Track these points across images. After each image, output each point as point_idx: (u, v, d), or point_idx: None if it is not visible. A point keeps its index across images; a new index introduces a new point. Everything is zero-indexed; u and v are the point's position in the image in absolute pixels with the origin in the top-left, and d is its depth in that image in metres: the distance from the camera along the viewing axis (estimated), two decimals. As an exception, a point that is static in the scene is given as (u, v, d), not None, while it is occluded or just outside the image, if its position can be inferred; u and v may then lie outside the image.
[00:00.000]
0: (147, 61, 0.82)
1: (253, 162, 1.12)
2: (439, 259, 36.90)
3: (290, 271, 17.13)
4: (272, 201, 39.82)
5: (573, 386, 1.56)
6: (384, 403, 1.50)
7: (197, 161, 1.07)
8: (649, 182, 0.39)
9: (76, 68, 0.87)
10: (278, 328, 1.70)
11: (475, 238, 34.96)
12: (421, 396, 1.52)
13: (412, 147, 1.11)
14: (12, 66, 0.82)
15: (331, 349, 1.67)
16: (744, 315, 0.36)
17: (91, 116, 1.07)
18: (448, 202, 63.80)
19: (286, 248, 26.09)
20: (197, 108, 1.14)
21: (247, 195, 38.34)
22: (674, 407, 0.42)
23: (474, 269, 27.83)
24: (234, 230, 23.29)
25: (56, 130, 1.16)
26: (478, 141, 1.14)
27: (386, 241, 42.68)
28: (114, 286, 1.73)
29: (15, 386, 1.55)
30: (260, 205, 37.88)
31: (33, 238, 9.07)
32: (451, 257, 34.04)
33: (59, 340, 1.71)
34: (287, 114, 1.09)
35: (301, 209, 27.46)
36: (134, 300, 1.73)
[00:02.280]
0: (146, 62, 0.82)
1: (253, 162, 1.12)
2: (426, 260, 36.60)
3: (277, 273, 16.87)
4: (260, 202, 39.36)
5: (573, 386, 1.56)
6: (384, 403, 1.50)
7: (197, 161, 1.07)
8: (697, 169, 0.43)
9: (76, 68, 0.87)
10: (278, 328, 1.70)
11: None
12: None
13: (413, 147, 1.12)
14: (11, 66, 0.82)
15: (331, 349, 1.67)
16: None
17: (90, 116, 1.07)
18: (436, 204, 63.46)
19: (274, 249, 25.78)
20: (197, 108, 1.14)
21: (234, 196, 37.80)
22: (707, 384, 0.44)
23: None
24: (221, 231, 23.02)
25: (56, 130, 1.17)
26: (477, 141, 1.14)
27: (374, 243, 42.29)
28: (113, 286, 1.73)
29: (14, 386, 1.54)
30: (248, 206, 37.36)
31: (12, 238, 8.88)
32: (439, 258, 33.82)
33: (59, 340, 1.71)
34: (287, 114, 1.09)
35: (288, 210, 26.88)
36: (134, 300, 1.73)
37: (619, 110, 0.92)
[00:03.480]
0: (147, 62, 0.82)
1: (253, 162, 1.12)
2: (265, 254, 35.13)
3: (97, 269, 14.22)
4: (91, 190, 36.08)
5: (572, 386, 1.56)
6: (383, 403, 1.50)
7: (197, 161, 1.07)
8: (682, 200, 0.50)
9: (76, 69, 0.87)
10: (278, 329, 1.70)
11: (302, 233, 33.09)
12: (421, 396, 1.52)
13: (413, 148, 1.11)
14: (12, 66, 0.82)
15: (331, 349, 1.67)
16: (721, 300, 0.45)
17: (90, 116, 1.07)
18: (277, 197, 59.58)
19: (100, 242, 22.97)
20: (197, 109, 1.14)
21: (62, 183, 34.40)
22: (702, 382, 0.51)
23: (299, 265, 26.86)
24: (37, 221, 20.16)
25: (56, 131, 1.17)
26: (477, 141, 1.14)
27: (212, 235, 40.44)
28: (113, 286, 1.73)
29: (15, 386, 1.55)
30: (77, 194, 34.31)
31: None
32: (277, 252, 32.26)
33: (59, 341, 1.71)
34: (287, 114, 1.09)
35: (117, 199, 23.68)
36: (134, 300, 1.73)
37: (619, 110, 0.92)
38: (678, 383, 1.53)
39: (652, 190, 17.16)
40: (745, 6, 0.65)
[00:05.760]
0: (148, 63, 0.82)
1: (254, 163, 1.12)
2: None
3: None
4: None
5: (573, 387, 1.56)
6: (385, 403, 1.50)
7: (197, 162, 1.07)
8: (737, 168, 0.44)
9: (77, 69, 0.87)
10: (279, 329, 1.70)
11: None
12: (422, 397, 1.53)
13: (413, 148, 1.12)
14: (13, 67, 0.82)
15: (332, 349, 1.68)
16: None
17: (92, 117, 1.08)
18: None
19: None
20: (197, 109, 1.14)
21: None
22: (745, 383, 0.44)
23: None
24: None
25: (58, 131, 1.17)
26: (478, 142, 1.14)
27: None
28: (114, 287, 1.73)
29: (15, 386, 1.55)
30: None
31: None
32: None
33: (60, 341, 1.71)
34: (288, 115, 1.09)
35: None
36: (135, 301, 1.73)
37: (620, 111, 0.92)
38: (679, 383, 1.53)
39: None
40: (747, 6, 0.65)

What is needed:
Mind each word and retype the entire listing above.

Solution to this exercise:
Track these points across images. After each image, output each point as point_idx: (u, v, d), or point_idx: None if it is not visible. A point keeps its index across images; a new index introduces a new point. Everything is zero-indexed; u and v are the point's position in the image in absolute pixels with the origin in the top-left, and d is its depth in that image in metres: the distance from the camera along the viewing axis (estimated), two decimals. As an exception, a point that is static in the scene is given as (u, v, d), not None, while it is occluded or just outside the image, if its position can be inferred; u and v may then lie outside the image.
[00:00.000]
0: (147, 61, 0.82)
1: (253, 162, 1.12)
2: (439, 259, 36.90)
3: (290, 271, 17.13)
4: (272, 201, 39.82)
5: (573, 386, 1.56)
6: (384, 403, 1.50)
7: (197, 161, 1.07)
8: (649, 182, 0.39)
9: (76, 68, 0.87)
10: (278, 328, 1.70)
11: (475, 238, 34.96)
12: (421, 396, 1.52)
13: (412, 147, 1.11)
14: (12, 66, 0.82)
15: (331, 349, 1.67)
16: (744, 315, 0.36)
17: (91, 116, 1.07)
18: (448, 202, 63.80)
19: (286, 248, 26.09)
20: (197, 108, 1.14)
21: (247, 195, 38.34)
22: (674, 407, 0.42)
23: (474, 269, 27.83)
24: (234, 230, 23.29)
25: (56, 130, 1.16)
26: (478, 141, 1.14)
27: (386, 241, 42.68)
28: (114, 286, 1.73)
29: (15, 386, 1.55)
30: (260, 205, 37.88)
31: (33, 238, 9.07)
32: (451, 257, 34.04)
33: (59, 340, 1.71)
34: (287, 114, 1.09)
35: (301, 209, 27.46)
36: (134, 300, 1.73)
[00:02.280]
0: (146, 62, 0.82)
1: (253, 162, 1.12)
2: (426, 260, 36.60)
3: (277, 273, 16.87)
4: (260, 202, 39.36)
5: (573, 386, 1.56)
6: (384, 403, 1.50)
7: (197, 161, 1.07)
8: (697, 169, 0.43)
9: (76, 68, 0.87)
10: (278, 328, 1.70)
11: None
12: None
13: (413, 147, 1.12)
14: (11, 66, 0.82)
15: (331, 349, 1.67)
16: None
17: (90, 116, 1.07)
18: (436, 204, 63.46)
19: (274, 249, 25.78)
20: (197, 108, 1.14)
21: (234, 196, 37.80)
22: (707, 384, 0.44)
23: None
24: (221, 231, 23.02)
25: (56, 130, 1.17)
26: (477, 141, 1.14)
27: (374, 243, 42.29)
28: (113, 286, 1.73)
29: (14, 386, 1.54)
30: (248, 206, 37.36)
31: (12, 238, 8.88)
32: (439, 258, 33.82)
33: (59, 340, 1.71)
34: (287, 114, 1.09)
35: (288, 210, 26.88)
36: (134, 300, 1.73)
37: (619, 110, 0.92)
[00:03.480]
0: (147, 62, 0.82)
1: (253, 162, 1.12)
2: (265, 254, 35.13)
3: (97, 269, 14.22)
4: (91, 190, 36.08)
5: (572, 386, 1.56)
6: (383, 403, 1.50)
7: (197, 161, 1.07)
8: (682, 200, 0.50)
9: (76, 69, 0.87)
10: (278, 329, 1.70)
11: (302, 233, 33.09)
12: (421, 396, 1.52)
13: (413, 148, 1.11)
14: (12, 66, 0.82)
15: (331, 349, 1.67)
16: (721, 300, 0.45)
17: (90, 116, 1.07)
18: (277, 197, 59.58)
19: (100, 242, 22.97)
20: (197, 109, 1.14)
21: (62, 183, 34.40)
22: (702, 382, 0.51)
23: (299, 265, 26.86)
24: (37, 221, 20.16)
25: (56, 131, 1.17)
26: (477, 141, 1.14)
27: (212, 235, 40.44)
28: (113, 286, 1.73)
29: (15, 386, 1.55)
30: (77, 194, 34.31)
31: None
32: (277, 252, 32.26)
33: (59, 341, 1.71)
34: (287, 114, 1.09)
35: (117, 199, 23.68)
36: (134, 300, 1.73)
37: (619, 110, 0.92)
38: (678, 383, 1.53)
39: (652, 190, 17.16)
40: (745, 6, 0.65)
[00:05.760]
0: (148, 63, 0.82)
1: (254, 163, 1.12)
2: None
3: None
4: None
5: (573, 387, 1.56)
6: (385, 403, 1.50)
7: (197, 162, 1.07)
8: (737, 168, 0.44)
9: (77, 69, 0.87)
10: (279, 329, 1.70)
11: None
12: (422, 397, 1.53)
13: (413, 148, 1.12)
14: (13, 67, 0.82)
15: (332, 349, 1.68)
16: None
17: (92, 117, 1.08)
18: None
19: None
20: (197, 109, 1.14)
21: None
22: (745, 383, 0.44)
23: None
24: None
25: (58, 131, 1.17)
26: (478, 142, 1.14)
27: None
28: (114, 287, 1.73)
29: (15, 386, 1.55)
30: None
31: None
32: None
33: (60, 341, 1.71)
34: (288, 115, 1.09)
35: None
36: (135, 301, 1.73)
37: (620, 111, 0.92)
38: (679, 383, 1.53)
39: None
40: (747, 6, 0.65)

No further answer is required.